Японки смеялись, закрывая рты широкими рукавами кимоно, перешептывались и с жадной откровенностью рассматривали мальчика-японку. А она, в черном костюме, мужской шляпе и желтых башмаках на низких каблуках, с портфелем, быстро и деловито шагала по улицам, ни на кого не глядя. Она привыкла к насмешкам.
Такэ-сан часто с восторгом говорила нам о своей приятельнице, передовой и очень популярной среди молодежи писательнице, которая тоже сочувствует большевикам.
- Она очень умная, - говорила Такэ-сан, - не такая, как я.
Но мне показалось не так. Разговаривая с писательницей, я несколько раз вспоминала одно из любимых сравнений моего отца - человека с дробью. Числитель - качество человека, говорил он, знаменатель - его самомнение. У Такэ-сан был небольшой знаменатель, у писательницы - громадный.
- Здравствуйте, - сказала писательница и, не дожидаясь, пока Такэ-сан нас познакомит, это была излишняя формальность, протянула мне руку, немного выворачивая локоть. - Давно из России? - Она бойко говорила по-русски.
- Да, уже скоро год.
- Когда же думаете возвращаться?
- Да при большевиках возвращаться не думаю.
- Вот как!
Она пристально посмотрела мне в глаза, я не отвела своих.
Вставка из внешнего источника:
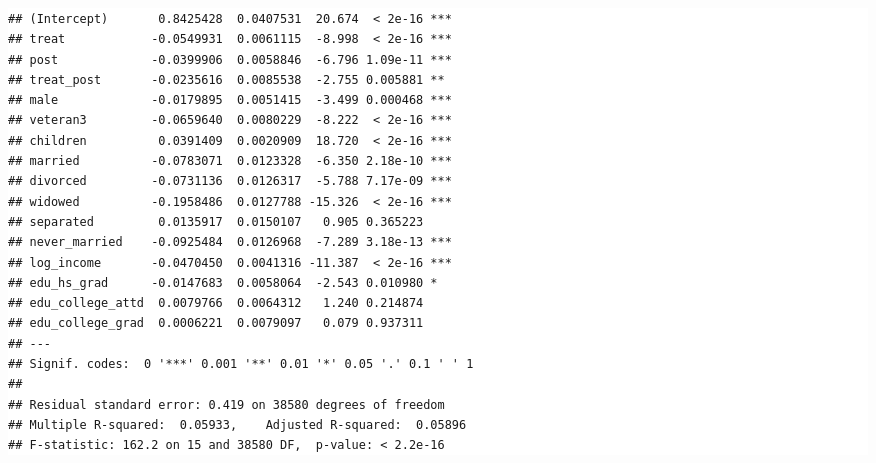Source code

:     ## (Intercept)       0.8425428  0.0407531  20.674  < 2e-16 ***
    ## treat            -0.0549931  0.0061115  -8.998  < 2e-16 ***
    ## post             -0.0399906  0.0058846  -6.796 1.09e-11 ***
    ## treat_post       -0.0235616  0.0085538  -2.755 0.005881 ** 
    ## male             -0.0179895  0.0051415  -3.499 0.000468 ***
    ## veteran3         -0.0659640  0.0080229  -8.222  < 2e-16 ***
    ## children          0.0391409  0.0020909  18.720  < 2e-16 ***
    ## married          -0.0783071  0.0123328  -6.350 2.18e-10 ***
    ## divorced         -0.0731136  0.0126317  -5.788 7.17e-09 ***
    ## widowed          -0.1958486  0.0127788 -15.326  < 2e-16 ***
    ## separated         0.0135917  0.0150107   0.905 0.365223    
    ## never_married    -0.0925484  0.0126968  -7.289 3.18e-13 ***
    ## log_income       -0.0470450  0.0041316 -11.387  < 2e-16 ***
    ## edu_hs_grad      -0.0147683  0.0058064  -2.543 0.010980 *  
    ## edu_college_attd  0.0079766  0.0064312   1.240 0.214874    
    ## edu_college_grad  0.0006221  0.0079097   0.079 0.937311    
    ## ---
    ## Signif. codes:  0 '***' 0.001 '**' 0.01 '*' 0.05 '.' 0.1 ' ' 1
    ## 
    ## Residual standard error: 0.419 on 38580 degrees of freedom
    ## Multiple R-squared:  0.05933,    Adjusted R-squared:  0.05896 
    ## F-statistic: 162.2 on 15 and 38580 DF,  p-value: < 2.2e-16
И как иногда, неизвестно почему, в людях мгновенно вспыхивает любовь, так здесь вспыхнула враждебность. Я не столько увидала это по тени, пробежавшей по ее бледно-серому, нездоровому, ожиревшему лицу, сколько почувствовала. Она мне тоже не понравилась. Я любила японских женщин, в писательнице же не было ничего ни женственного, ни японского. Ее развязность, непринужденность, мужеподобная одежда, манера, с которой она не переставая курила, опираясь на правый локоть, держа папиросу между двумя пальцами и тонкой струей пуская в потолок дым, - все показывало, что она давно уже переросла ненужную и глупую, с ее точки зрения, нежную скромность и застенчивость японской женщины.
- Я думала, вы сочувствуете большевикам, вы столько лет работали с ними. Разве ваш отец не сочувствовал бы освобождению народа из-под гнета царизма?
- А что общего между большевиками и освобождением рабочего класса? - "Ох, не надо было бы спорить", - думала я.
- Что, что такое? Не понимаю... - Писательница вся насторожилась, готовясь броситься в бой; короткая рука с папиросой замерла в воздухе. - Большевики же раскрепостили рабочий народ.
И я не сдержалась, начался глупый, ненужный спор. Мы обе кричали, не слушая друг друга, недоброе чувство разгоралось все сильнее и сильнее. Писательница спорила так же, как я, то есть несдержанно и грубовато. Минутами я забывала, что она японка, мне казалось, что передо мной - большевистская агитаторша.